Working in conjunction with Siemens SCALANCE S industrial security appliances, SIBERprotect places OT into a safe, isolated condition.

It determines the credible identification of a cyber-attack through threat detection technology that includes intrusion detection systems, next generation firewalls, endpoint solutions, threat/risk intelligence and other attack or intrusion detection platforms, often enhanced with AI and machine learning capabilities.

The system then initiates a rule-based notification, network isolation and equipment management sequence to protect the selected equipment.  Rapid assessment and remediation can then be performed, vastly limiting the risk of additional malware contamination.  Work cells and equipment clusters that aren’t infected can continue operation, while SIBERprotect prevents recontamination during remediation. 

The system provides detailed situational awareness, alerting operators to the exact nature of the threat, where it was detected in the network and the criticality level so the response team can execute emergency measures to prevent worst-case scenarios.

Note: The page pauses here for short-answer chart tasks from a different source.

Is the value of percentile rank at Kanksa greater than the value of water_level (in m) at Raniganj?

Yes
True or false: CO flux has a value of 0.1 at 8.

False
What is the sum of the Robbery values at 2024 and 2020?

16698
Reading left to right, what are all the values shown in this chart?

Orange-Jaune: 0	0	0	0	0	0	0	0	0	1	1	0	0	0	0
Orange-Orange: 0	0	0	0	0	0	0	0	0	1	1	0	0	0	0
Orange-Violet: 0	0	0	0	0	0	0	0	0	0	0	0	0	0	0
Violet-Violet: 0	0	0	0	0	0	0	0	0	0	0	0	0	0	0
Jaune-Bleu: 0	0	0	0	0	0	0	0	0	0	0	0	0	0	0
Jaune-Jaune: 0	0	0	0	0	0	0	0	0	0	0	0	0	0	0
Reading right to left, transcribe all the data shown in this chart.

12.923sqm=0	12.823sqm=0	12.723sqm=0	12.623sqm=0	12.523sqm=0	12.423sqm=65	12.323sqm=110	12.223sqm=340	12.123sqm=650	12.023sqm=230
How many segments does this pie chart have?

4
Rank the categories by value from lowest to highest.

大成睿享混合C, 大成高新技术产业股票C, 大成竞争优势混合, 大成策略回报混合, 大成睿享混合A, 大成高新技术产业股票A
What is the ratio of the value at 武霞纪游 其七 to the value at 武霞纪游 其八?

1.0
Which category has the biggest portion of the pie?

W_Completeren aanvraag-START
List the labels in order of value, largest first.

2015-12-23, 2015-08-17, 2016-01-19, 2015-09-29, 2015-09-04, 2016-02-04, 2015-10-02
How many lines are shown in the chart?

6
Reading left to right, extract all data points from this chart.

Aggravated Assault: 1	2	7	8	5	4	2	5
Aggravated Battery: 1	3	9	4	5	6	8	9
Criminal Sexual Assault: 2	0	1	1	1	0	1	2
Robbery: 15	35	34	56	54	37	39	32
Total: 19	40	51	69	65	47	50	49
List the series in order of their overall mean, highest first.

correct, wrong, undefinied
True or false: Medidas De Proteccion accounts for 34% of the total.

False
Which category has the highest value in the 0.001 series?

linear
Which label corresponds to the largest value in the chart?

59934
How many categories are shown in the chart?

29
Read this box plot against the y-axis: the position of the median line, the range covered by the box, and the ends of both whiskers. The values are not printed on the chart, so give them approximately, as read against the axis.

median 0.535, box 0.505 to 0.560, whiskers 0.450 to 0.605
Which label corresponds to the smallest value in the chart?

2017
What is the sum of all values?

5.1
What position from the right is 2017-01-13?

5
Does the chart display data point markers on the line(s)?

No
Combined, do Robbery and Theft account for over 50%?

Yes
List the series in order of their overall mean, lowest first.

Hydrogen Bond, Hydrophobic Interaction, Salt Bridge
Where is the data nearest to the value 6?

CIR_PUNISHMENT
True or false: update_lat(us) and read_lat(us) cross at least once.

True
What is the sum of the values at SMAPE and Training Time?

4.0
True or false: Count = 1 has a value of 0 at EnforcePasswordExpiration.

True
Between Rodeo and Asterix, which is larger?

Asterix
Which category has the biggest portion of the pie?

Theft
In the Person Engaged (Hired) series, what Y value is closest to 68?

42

Unlike a conventional system that merely sends messages to an SOC (Security Operations Center), the SIBERprotect system is linked directly to network firewalls, automation hardware and a prioritized system of alarms to facilitate isolation of equipment and jumpstart the cyber incident response.

Other key features include automatically activating emergency backup equipment, interfacing with legacy technology such as Ethernet hubs, recovering one segment or “restore all” functionality and isolation from the site IT network to prevent further attack.

“SIBERprotect represents the reimagining of how to do SOAR, where an alert was typically sent to an SOC, then reviewed by a security analyst and addressed 30 minutes to hours after initial detection.  Meanwhile, a virus could spread throughout a line or the entire plant,” said As Chuck Tommey, a digital connectivity executive with Siemens. “SIBERprotect is sending the alerts directly to a PLC for instant action, based upon a predetermined priority of status and threat levels. The PLC parses the messages for its criticality level and instantly responds.”

SIBERprotect is part of the overall “Defense in Depth” suite offered by Siemens in compliance with IEC 62443, the international standard for industrial cybersecurity.